● Excerpted text:
______________________________

With the ever-growing popularity of the e-reader and the ever-spreading digitization of all things written, many have heralded the end of traditional books and the printed word as inevitable. My own experience, however, leads me to think that those who advocate this line of argument overestimate the permanence of technological advancements and overlook the power of nostalgia. Indeed, last year I purchased a kindle. The idea of having my entire library in one easily accessible and well organized place was very appealing – as were the low (and in some cases nonexistent) costs of available e-books.
And so when the kindle arrived from Amazon I, with childlike excitement, became obsessed with it. I have downloaded as many e-books as possible, created category headings and subheadings for different authors, genres, literary movements and centuries of publication. I’ve even put some of my own academic work on there in the form of PDF files. One thing I don’t do with it though – I don’t really do much reading.
The kindle lets me categorize books, read reviews of it, highlight it, share it, and generally do things to it its author never intended. Perhaps I suffer more than most, but technology has an effect on the attention span and productivity of every single one of us. Think of digital media – even this very article has been kept short and concise to keep readers from losing interest and clicking a link to elsewhere on the internet. Traditional books are passive, a screen interactive – technology distracts people, and that is why I believe that – though its dominance may wane – traditional books and the printed word will never disappear.

______________________________

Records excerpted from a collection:
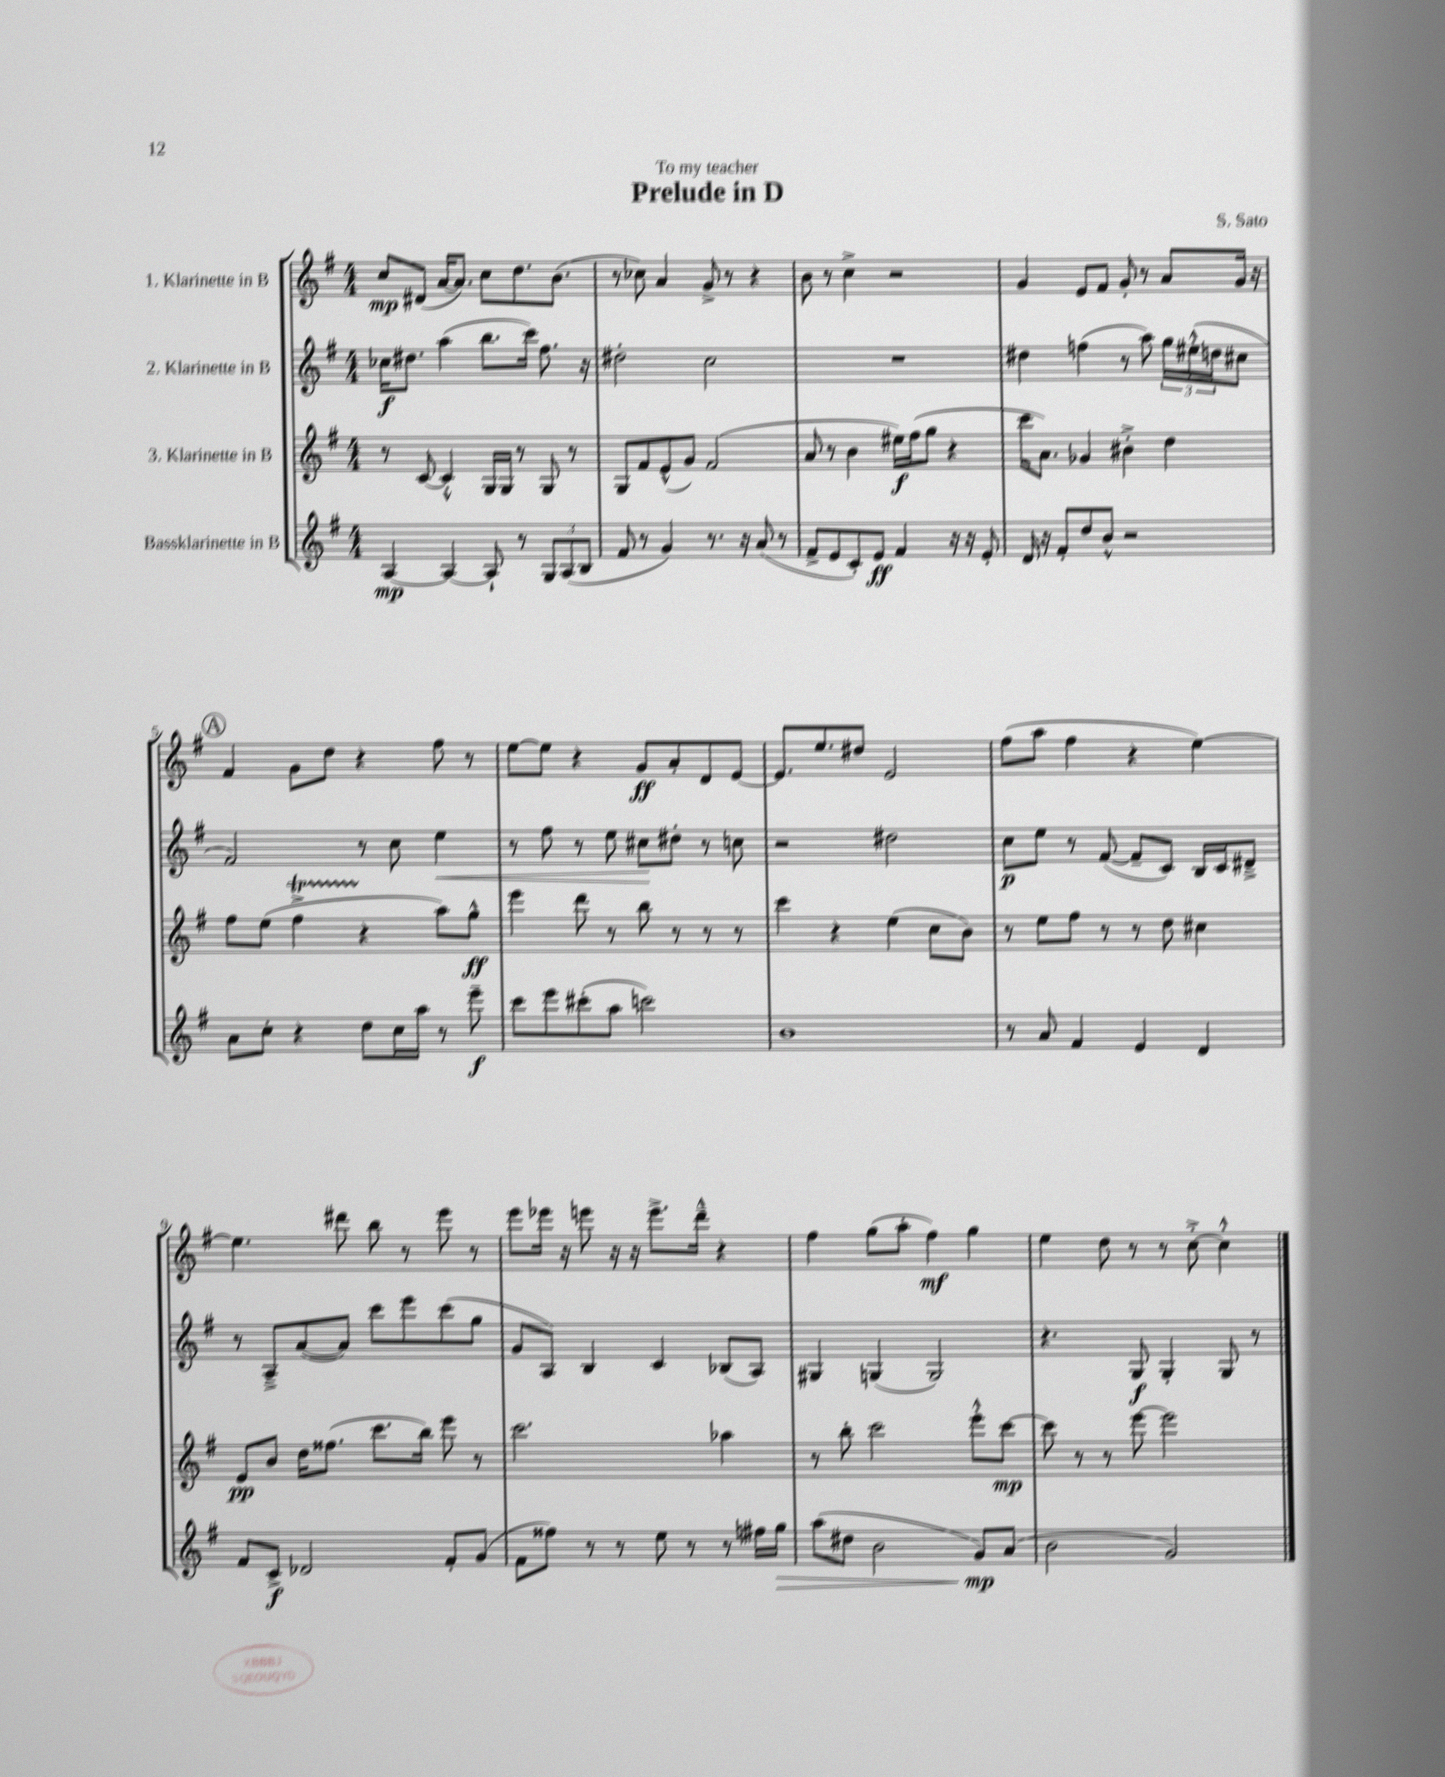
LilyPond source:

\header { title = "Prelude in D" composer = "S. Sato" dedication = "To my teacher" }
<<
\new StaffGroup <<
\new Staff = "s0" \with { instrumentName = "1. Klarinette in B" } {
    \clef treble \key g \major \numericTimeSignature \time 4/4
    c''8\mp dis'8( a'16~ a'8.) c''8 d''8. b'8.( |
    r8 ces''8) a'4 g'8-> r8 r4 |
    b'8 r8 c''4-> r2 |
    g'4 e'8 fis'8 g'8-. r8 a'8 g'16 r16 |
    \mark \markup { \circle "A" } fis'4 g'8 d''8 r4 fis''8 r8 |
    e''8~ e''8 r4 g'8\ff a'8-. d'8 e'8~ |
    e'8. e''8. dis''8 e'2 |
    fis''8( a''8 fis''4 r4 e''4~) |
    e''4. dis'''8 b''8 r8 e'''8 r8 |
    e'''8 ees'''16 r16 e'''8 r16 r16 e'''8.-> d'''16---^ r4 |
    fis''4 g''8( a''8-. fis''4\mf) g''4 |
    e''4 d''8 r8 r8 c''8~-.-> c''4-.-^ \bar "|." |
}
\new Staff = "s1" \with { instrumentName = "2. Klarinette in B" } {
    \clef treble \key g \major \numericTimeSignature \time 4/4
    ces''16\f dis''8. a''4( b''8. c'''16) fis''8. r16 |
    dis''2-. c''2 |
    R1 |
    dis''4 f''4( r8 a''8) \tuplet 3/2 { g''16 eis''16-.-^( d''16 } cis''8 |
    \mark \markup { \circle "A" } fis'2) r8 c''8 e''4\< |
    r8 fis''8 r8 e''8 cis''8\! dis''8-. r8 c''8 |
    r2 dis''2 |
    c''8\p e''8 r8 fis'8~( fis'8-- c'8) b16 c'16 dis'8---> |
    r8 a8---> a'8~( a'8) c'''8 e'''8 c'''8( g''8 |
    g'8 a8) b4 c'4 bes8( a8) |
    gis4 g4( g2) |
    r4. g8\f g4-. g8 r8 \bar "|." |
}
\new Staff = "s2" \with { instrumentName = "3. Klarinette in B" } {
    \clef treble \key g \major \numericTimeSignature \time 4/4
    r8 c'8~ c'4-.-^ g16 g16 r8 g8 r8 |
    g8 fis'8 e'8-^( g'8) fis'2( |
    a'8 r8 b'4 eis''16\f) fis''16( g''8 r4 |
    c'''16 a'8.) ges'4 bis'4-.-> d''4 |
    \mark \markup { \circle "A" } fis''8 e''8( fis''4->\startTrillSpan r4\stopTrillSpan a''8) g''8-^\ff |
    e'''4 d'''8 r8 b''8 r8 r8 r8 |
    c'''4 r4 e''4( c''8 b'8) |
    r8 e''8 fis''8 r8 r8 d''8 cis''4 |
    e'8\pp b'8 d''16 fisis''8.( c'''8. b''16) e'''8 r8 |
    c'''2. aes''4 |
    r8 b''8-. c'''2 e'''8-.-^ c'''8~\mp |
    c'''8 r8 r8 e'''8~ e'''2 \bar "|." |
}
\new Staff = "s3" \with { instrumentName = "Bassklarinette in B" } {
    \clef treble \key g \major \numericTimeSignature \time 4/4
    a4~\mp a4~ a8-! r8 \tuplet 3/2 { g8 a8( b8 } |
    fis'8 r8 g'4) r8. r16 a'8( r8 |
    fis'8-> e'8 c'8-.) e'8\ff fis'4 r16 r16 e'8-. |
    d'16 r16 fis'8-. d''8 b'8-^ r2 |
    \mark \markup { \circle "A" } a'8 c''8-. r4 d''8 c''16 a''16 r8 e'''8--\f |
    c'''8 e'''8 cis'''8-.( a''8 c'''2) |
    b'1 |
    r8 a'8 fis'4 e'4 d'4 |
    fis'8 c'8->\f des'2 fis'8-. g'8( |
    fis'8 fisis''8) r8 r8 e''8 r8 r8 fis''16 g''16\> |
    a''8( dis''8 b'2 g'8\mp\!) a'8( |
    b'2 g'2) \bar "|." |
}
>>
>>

______________________________

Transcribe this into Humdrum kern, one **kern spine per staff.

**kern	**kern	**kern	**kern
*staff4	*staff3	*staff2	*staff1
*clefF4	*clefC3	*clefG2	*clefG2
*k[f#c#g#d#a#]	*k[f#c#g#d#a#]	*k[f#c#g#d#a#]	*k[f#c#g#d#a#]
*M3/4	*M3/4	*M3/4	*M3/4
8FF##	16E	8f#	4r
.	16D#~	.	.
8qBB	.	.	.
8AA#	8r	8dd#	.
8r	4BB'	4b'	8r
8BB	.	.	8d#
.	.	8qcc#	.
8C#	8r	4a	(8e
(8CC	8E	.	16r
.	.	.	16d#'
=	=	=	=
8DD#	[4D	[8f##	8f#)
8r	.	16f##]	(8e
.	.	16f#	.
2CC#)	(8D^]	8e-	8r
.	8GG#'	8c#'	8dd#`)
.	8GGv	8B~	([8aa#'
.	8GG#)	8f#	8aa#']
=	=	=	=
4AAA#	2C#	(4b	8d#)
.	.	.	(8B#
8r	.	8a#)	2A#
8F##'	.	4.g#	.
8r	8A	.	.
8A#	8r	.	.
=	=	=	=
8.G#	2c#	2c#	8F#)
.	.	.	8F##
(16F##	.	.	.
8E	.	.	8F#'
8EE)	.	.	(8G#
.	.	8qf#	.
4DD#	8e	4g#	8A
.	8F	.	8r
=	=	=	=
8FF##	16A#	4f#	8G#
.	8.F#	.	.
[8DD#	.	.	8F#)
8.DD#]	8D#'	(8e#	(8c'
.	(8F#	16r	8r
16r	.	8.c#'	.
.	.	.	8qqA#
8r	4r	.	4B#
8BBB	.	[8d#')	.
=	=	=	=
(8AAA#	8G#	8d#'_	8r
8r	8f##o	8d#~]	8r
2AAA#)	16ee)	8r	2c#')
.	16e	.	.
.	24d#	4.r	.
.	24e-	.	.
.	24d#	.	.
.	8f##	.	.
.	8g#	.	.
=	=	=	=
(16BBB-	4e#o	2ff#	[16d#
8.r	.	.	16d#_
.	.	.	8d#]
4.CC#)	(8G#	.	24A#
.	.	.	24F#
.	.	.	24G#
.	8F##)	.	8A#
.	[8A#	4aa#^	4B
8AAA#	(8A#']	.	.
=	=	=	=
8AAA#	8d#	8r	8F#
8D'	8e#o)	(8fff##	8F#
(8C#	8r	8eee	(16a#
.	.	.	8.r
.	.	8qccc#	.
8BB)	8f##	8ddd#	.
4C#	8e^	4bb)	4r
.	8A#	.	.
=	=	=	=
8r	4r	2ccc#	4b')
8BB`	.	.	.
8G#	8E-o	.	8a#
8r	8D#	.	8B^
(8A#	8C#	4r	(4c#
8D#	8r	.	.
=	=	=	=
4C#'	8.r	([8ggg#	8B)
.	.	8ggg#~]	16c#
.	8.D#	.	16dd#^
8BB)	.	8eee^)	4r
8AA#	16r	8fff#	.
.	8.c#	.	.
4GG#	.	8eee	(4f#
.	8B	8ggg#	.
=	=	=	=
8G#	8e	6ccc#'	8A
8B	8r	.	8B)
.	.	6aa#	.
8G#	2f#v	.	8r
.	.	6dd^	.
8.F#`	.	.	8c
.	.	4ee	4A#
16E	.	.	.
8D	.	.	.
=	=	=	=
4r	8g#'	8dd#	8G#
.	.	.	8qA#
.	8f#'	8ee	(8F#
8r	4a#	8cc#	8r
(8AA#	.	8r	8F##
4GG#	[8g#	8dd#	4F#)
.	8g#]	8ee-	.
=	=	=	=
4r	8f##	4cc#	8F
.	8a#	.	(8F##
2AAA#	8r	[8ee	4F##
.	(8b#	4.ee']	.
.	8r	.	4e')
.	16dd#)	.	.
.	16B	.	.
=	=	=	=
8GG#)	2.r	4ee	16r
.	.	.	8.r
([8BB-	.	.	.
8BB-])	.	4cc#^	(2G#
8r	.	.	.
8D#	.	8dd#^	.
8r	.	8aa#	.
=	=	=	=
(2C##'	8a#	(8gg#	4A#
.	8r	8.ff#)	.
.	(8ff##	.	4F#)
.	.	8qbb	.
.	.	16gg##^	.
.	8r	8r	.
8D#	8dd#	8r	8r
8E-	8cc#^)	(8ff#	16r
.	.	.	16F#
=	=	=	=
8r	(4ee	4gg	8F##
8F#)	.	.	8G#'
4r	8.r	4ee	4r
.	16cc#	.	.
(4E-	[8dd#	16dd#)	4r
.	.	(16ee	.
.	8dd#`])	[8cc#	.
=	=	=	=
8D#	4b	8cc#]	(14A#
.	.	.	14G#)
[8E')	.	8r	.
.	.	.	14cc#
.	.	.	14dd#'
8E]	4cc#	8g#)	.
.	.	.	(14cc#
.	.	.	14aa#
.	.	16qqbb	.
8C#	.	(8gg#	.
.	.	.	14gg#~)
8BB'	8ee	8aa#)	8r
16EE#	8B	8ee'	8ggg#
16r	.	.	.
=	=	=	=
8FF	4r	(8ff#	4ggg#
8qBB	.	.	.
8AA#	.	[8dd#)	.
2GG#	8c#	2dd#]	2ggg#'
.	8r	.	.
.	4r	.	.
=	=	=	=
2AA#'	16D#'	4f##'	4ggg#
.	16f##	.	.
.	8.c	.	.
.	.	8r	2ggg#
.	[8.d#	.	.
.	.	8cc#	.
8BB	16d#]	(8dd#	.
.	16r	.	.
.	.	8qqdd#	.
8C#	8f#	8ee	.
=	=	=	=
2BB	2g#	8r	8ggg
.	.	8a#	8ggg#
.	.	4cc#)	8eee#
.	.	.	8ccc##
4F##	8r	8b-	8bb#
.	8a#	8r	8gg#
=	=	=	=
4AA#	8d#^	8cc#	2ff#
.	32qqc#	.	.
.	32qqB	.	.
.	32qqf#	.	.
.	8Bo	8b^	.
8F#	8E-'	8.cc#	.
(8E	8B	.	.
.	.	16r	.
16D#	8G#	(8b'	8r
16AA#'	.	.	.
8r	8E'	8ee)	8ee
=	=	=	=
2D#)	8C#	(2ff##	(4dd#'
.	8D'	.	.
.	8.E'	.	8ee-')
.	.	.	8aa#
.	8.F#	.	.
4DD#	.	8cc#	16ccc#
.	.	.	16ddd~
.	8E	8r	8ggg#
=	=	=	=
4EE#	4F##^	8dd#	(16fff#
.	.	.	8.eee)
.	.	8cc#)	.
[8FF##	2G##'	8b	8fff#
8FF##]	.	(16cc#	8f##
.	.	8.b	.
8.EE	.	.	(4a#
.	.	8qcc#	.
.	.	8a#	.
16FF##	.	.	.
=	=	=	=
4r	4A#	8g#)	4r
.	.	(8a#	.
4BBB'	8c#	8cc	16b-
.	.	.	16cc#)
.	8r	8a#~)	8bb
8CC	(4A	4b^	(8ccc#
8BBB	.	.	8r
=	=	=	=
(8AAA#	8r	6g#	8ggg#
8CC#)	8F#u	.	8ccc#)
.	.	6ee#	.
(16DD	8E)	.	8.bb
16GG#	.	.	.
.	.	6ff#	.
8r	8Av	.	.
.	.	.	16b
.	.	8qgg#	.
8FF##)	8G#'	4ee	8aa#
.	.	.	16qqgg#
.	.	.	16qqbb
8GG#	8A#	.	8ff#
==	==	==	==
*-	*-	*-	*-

______________________________

● Aim A: From the essay on e-readers and printed books, list each thing the writer sorted the kindle's category headings and subheadings by.
● Aim B: Retype the essay on e-readers and printed books from "And so when" to "do much reading.".

● Full output A:
- Authors
- Genres
- Literary movements
- Centuries of publication

● Full output B:
And so when the kindle arrived from Amazon I, with childlike excitement, became obsessed with it. I have downloaded as many e-books as possible, created category headings and subheadings for different authors, genres, literary movements and centuries of publication. I’ve even put some of my own academic work on there in the form of PDF files. One thing I don’t do with it though – I don’t really do much reading.